Mesmo assim, nos casos em que resistiam os indivíduos da rede acabavam por os deixar partir. Para além da má alimentação e de agressões pontuais, não há conhecimento de casos de violência extrema ou mortes. Os que resistiam eram levados até à estação de comboios mais próxima, onde recebiam bilhetes de comboio.
Histórias comuns
Nos últimos anos, avolumaram-se as queixas nos postos da GNR. Partiam de familiares que davam conta do desaparecimento dos seus filhos, pais ou irmãos. As histórias tinham, no entanto, denominadores comuns contavam que os desaparecidos tinham sido aliciados para trabalharem em Espanha, mas que prometeram voltar um ou dois meses depois.
Muitos dos que voltavam, embora em condições miseráveis, evitavam apresentar queixa. Pouco ou nada sabiam sobre os empregadores, porque os contactos eram rápidos e habitualmente eram feitos por quem depois aceitava trabalhar em Espanha. As autoridades admitem ainda que a inexistência de queixas esteja relacionada com o medo de represálias.
Agora, a Polícia Judiciária vai concentrar-se na localização dos portugueses desparecidos e as autoridades espanholas já asseguraram que irão colaborar.
Cerca de uma dezena de suspeitos conseguiu escapar e já terão sido emitidos mandados de captura internacionais para os mesmo. A PJ apreendeu ainda 12 armas ilegais.
Gémeos recusaram trabalho e conseguiram regressar
Deolinda de Fátima, residente em Carrazeda do Alvão, concelho de Vila Pouca de Aguiar, Vila Real, recorda ainda os gritos do marido quando os filhos, gémeos ( cujo nome preferiu não revelar), foram levados para Espanha. "Pensava que nunca mais os via, chorou durante uma semana.

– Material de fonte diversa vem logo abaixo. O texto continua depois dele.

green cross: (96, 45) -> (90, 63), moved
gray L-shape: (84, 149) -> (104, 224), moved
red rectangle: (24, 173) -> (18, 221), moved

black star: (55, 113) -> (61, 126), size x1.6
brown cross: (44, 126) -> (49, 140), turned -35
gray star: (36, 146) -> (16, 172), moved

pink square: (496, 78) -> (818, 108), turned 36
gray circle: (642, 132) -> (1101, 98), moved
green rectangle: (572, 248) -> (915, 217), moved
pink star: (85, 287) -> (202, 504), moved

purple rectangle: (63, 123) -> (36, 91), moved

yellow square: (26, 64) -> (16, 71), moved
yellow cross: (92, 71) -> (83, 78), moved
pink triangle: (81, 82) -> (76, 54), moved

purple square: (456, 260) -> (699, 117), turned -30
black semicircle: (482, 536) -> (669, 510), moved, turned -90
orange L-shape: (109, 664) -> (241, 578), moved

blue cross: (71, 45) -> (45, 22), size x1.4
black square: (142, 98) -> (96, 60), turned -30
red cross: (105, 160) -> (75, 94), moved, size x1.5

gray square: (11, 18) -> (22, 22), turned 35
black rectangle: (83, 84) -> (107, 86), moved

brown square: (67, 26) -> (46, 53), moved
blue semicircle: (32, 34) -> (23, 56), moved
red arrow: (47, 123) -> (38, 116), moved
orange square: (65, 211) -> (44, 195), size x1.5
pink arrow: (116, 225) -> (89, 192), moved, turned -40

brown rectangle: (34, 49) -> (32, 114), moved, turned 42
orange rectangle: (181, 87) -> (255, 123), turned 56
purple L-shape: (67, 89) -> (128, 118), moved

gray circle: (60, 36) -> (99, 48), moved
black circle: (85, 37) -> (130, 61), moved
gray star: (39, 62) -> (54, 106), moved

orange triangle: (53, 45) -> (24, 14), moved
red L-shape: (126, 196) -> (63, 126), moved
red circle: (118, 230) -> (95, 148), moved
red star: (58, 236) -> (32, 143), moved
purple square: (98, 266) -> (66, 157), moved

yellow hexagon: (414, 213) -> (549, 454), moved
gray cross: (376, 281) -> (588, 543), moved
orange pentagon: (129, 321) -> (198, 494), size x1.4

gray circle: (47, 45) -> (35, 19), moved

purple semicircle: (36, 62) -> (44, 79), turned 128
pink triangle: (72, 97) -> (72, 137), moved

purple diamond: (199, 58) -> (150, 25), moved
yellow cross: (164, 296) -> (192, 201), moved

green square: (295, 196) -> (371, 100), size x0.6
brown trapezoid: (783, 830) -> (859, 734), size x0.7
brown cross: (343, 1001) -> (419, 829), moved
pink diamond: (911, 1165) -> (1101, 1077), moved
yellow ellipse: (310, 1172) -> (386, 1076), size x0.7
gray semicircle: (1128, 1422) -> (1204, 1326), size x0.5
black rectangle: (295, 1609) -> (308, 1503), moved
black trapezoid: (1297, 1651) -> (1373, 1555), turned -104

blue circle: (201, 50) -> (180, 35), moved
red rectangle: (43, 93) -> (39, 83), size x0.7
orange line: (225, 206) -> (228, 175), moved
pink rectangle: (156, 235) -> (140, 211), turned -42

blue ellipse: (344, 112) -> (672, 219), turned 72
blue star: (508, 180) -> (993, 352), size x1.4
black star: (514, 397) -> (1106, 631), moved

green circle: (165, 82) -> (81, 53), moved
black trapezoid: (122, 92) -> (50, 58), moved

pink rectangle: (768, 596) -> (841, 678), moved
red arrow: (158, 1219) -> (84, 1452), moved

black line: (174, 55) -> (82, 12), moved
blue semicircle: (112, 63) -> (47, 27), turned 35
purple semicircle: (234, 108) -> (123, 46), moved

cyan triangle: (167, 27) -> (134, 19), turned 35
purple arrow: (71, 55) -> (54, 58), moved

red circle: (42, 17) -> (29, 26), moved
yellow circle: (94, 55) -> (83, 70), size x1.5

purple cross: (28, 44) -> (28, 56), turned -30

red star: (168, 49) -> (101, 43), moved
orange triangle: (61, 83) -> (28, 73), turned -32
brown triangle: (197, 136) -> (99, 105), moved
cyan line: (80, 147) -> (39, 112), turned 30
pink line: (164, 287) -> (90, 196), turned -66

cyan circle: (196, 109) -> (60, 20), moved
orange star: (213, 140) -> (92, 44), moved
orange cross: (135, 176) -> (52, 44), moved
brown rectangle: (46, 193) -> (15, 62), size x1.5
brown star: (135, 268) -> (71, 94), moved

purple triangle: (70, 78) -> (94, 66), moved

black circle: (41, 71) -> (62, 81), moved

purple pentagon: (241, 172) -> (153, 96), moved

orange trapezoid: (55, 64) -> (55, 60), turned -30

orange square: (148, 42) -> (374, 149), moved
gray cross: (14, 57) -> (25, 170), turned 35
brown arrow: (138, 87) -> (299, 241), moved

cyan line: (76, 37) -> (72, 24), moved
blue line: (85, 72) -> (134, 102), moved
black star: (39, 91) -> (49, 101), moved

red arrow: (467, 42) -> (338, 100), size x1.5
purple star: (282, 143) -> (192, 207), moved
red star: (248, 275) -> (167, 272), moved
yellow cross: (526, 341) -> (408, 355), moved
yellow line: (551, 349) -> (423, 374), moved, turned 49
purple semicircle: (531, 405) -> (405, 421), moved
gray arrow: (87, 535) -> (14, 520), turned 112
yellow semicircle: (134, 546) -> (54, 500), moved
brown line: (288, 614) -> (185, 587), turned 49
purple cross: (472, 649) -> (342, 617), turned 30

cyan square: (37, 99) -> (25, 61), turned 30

Os vizinhos ajudaram-nos a procurá-los". A ausência durou pouco, oito dias, mas desde então Deolinda de Fátima redobrou a vigilância aos filhos, que apresentam deficiências mentais profundas, não conseguindo, por isso, subsistir sozinhos.
Foi num final de tarde - Deolinda não recorda bem o ano, mas admite ter sido em 2000 ou 2001 - dois homens, de etnia cigana, que ela não conhecia, lhe levaram os filhos. "Disseram ao meu tio para ir ele. Ele não podia e os ciganos levaram os rapazes. Não tive tempo de dizer nada. Desapareceram".
Deolinda não se conformou. Apresentou queixa na GNR, procurou os ciganos que lhe levaram os gémeos, organizou com os vizinhos viagens para procurar os filhos, que foram encontrados a pouco mais de 20 quilómetros da fronteira francesa, numa casa agrícola. "Vieram-nos trazer. Eles não sabem dizer o que aconteceu, não contaram se foram maltratados nem por onde andaram. Mas agora estou sempre atenta e não os deixo afastarem-se".